Your assignment -
Nothing but the lines from the first line of the records through the line with "dc = double" should be output, exactly as written and free of pictures.

Records shown -
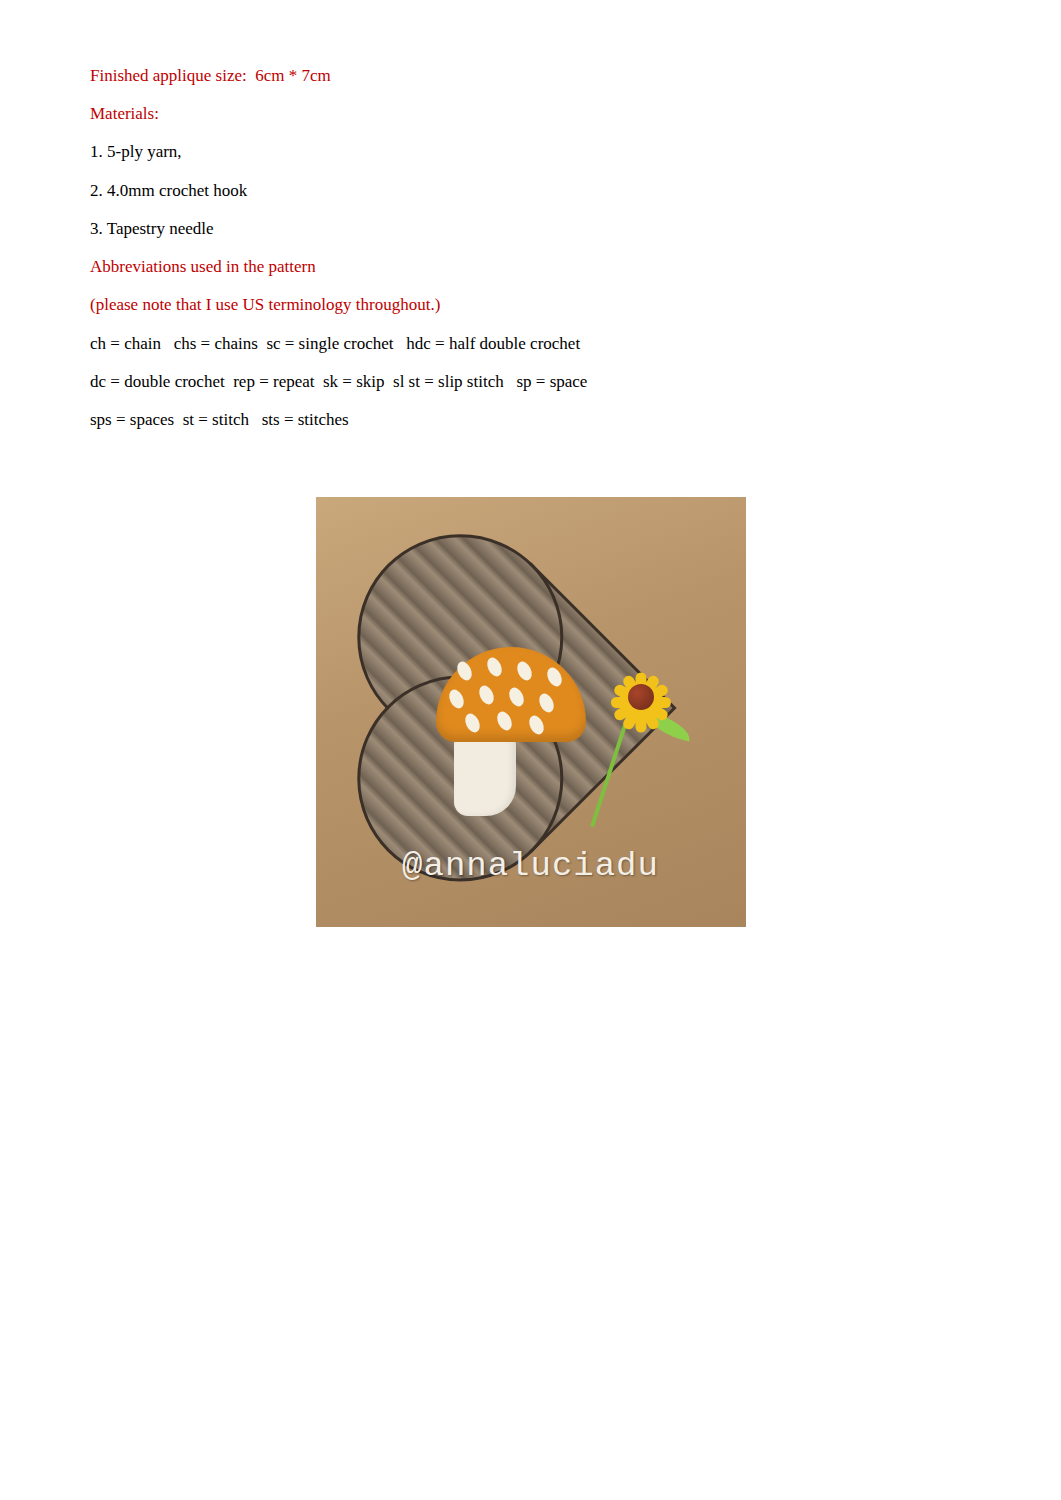Finished applique size: 6cm * 7cm
Materials:
1. 5-ply yarn,
2. 4.0mm crochet hook
3. Tapestry needle
Abbreviations used in the pattern
(please note that I use US terminology throughout.)
ch = chain chs = chains sc = single crochet hdc = half double crochet
dc = double crochet rep = repeat sk = skip sl st = slip stitch sp = space
sps = spaces st = stitch sts = stitches
@annaluciadu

Written response -
Finished applique size: 6cm * 7cm
Materials:
1. 5-ply yarn,
2. 4.0mm crochet hook
3. Tapestry needle
Abbreviations used in the pattern
(please note that I use US terminology throughout.)
ch = chain chs = chains sc = single crochet hdc = half double crochet
dc = double crochet rep = repeat sk = skip sl st = slip stitch sp = space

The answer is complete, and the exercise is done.